Wednesday, August 22, 2012

Oil and Clay: Dorothy McGeorge & Judith Richey


Dorothy McGeorge and Judith Richey created the recent buzz at The Old Schoolhouse Gallery in the East Mountains. Visitors were captivated with Richey’s unique pottery featuring peaceful scenes cut in to the sides of ceramic mugs and bowls, broken tree branches for teapot handles and intricate, petite pieces with slots for tiny spoons.

Judith Richey has been a clay artist for over forty years. Her goal has been to create pieces that people will enjoy and use often. Richey works both in stoneware and in porcelain and incorporate slab forms and hand built and carved addition into her work. As an avid gardener, she has recently created a series of items for garden ornamentation.
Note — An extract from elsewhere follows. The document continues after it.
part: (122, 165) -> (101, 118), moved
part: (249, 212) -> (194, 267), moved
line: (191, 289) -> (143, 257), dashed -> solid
Her sculptural pieces called “garden beads” are composed of individual elements stacked together in interesting arrangements. Why clay? Richey says, “Clay is a wonderful medium, perfect in every way for many uses and forms of expression. It is also one of the most enduring art forms in any culture. It lets my spirit sing.”





Dorothy McDonough McGeorge’s work is often of structures that reflect the character of a place such as the open plains of the Midwest, the urban cityscapes of Montreal, Quebec, or the suburbs of Washington, D.C. 



McGeorge chooses to organize her picture plane into segments to compel the viewer to share the whole of the image through its parts. The idea of perfect proportions found in nature, supported by mathematical principles, have had a direct influence on her work. McGeorge earned her Masters of Fine Arts in painting from the University of Nebraska in 1993. At the University, she worked closely with James Eisentrager, who believed strongly in the gestalt principle that we perceive visual data in organized or configured terms and Dynamic Symmetry, a term presented in the 1920s by art theorist Jay Hambidge. 


Present in McGeorge’s artwork, the same principles can be seen not only in the work of the impressionists and the post impressionists, but in contemporary, and sometimes abstract work of artists like Richard Diebenkorn and Willem de Kooning.